Among the requirements to receive a grant:

• A movie production must spend at least $10 million.

• A TV series must spend a minimum of $1 million per episode, and the minimum for commercials would be $500,000.

• Talk or game shows, live sporting events and productions containing obscene material, as defined by state statute, would not qualify.

• Priority would be given to productions based on the percentage of permanent state residents they employ, whether they feature identifiable state attractions in a way that would increase tourism, and whether they invest in permanent improvements.

Needs more ‘meat’

But the proposal raised questions about whether $20 million would be enough and whether production companies would want to go to a state where long-term funding was uncertain.


Rep. Susi Hamilton, a Wilmington Democrat who wants to keep the tax credits, said Republicans talk of the importance of consistency to business and industry, but the grant proposal does the opposite.

“A one-time, nonrecurring appropriation doesn’t do a thing to create stability in the industry,” she said. “How can you enter into a multiyear contract with nonrecurring money?”

The grant is far from a done deal. The House has not voted on a film incentives proposal. Gov. Pat McCrory’s budget included changes to the tax incentives, capping them at $6 million and connecting credits to specific expenditures on wages and services.

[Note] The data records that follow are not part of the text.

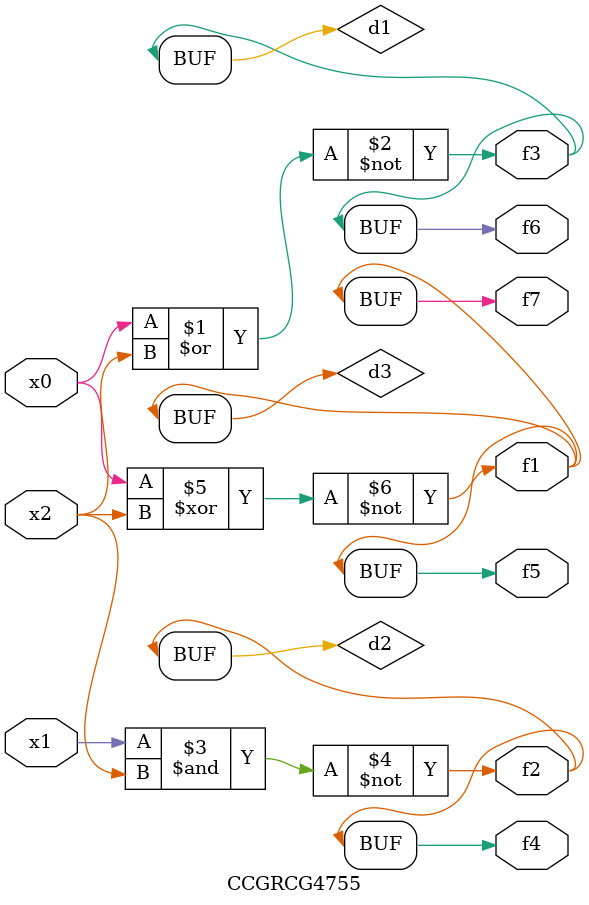
<source format=v>
module CCGRCG4755(
	input x0, x1, x2,
	output f1, f2, f3, f4, f5, f6, f7
);

	wire d1, d2, d3;

	nor (d1, x0, x2);
	nand (d2, x1, x2);
	xnor (d3, x0, x2);
	assign f1 = d3;
	assign f2 = d2;
	assign f3 = d1;
	assign f4 = d2;
	assign f5 = d3;
	assign f6 = d1;
	assign f7 = d3;
endmodule

</source>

Calling grants “a good alternative,” Commerce Secretary Sharon Decker said some type of incentive is important to keeping the industry, calling it “a job creator in this state.”

Job creator?  The production companies haul in a bunch of specialized workers from out-of-state, stay on location for a year, and then leave.  The real job creators are the small businesses all over this state that have invested their blood, sweat, tears and money into their work.  Want to create jobs?  Do your part in Raleigh to get the crushing weight of the state off of their backs.